The Court need not address either argument at this time, however, since the issue is not properly in front of the Court. The Debtor raised the exemptions for the first time in his response to the Trustee's motion for turnover and has never listed the exemptions in Schedule C to his bankruptcy petition. The right to severance was not mentioned at all in the original petition, although he had not been terminated as of that date. The Debtor filed an amended Schedule C on April 16, 2010, which included a “Statement Regarding Amended Schedules,” raising the argument that the severance payment was not property of the estate because his right had not vested as of the petition date, but made no reference to the Illinois exemption statutes in that filing.

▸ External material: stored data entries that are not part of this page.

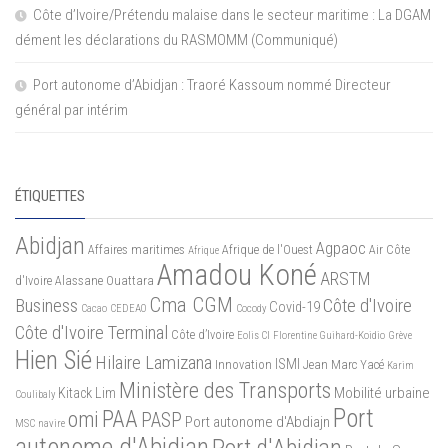
Côte d’Ivoire/Prétendu malaise dans le secteur maritime : La DGAM
dément les déclarations du RASMOMM (Communiqué)
Port autonome d’Abidjan : Traoré Kassoum nommé Directeur
général par intérim
ÉTIQUETTES
Abidjan
Agpaoc
Affaires maritimes
Afrique de l'Ouest
Air Côte
Afrique
Amadou Koné
ARSTM
d'Ivoire
Alassane Ouattara
Cma CGM
Business
Côte d'Ivoire
Covid-19
Cacao
CEDEAO
Cocody
Côte d'Ivoire Terminal
Côte d’Ivoire
Eolis CI
Florentine Guihard-Koidio
Grève
Hien Sié
Hilaire Lamizana
ISMI
Innovation
Jean Marc Yacé
Karim
Ministère des Transports
Mobilité urbaine
Kitack Lim
Coulibaly
Port
PAA
omi
PASP
Port autonome d'Abdiajn
MSC
navire
autonome d'Abidjan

Even if property is subject to a valid exemption, it is not automatically removed from the estate. Rather, the debtor must claim the exemption. Yonikus, 996 F.2d 866, 870 (7th Cir.1993) (Section 522 “permits a debtor to remove from the estate whatever property is deemed exempt from execution under” state law.). Here, the Court has found that at least a portion of the severance payment was property of the estate, and the Debtor has not yet properly asserted an exemption under Illinois law, whether valid or not. Therefore it is still subject to turnover under Section 542(a).
The docket entry for the amended schedule contains a notation by the Clerk of “Incorrect Event Entered, Filer Notified to Refile,” but the document was never refiled by the Debtor. The Court makes no finding at this time as to the effectiveness of the filing.

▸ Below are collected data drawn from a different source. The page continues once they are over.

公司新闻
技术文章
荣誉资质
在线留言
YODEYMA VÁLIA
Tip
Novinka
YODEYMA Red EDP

Even if the Debtor were correct that he could assert an exemption, Section 542(a) is broad, and expressly covers even property “that the debtor may exempt under section 522.” 11 U.S.C. § 542(a). Therefore, the possible availability of an exemption is not relevant to the determination of whether turnover is required. If the Debtor believes that he can assert a valid exemption, he can file an amended schedule asserting the state exemptions, and under Fed. R. Bankr.P. 4003(b) the amendment will restart the 30–day clock for the Trustee to file an objection to any such claim of exemption. Fed. R. Bankr.P. 1009(a) permits a debtor to amend a schedule “as a matter of course at any time before the case is closed.” As the Trustee notes, under In re Yonikus, amendment may be denied upon a showing of bad faith, prejudice to third parties, or fraudulent concealment of an asset. 996 F.2d 866, 872 (7th Cir.1993). The parties can fight over such issues at a later date if the Debtor decides to amend his schedules. For now, $699,023.33 of the severance proceeds is property of the estate and the Trustee has a right to demand its turnover.
CONCLUSION
For the foregoing reasons, the Court finds that $699,023.33 of the $735,000 severance payment received by the Debtor constituted property of the estate not subject to an exemption properly claimed by the Debtor, and the Debtor shall deliver such amount to the Trustee in accordance with 11 U.S.C. § 542(a).
A separate order shall be entered pursuant to Fed. R. Bankr.P. 9021 giving effect to the determinations reached herein.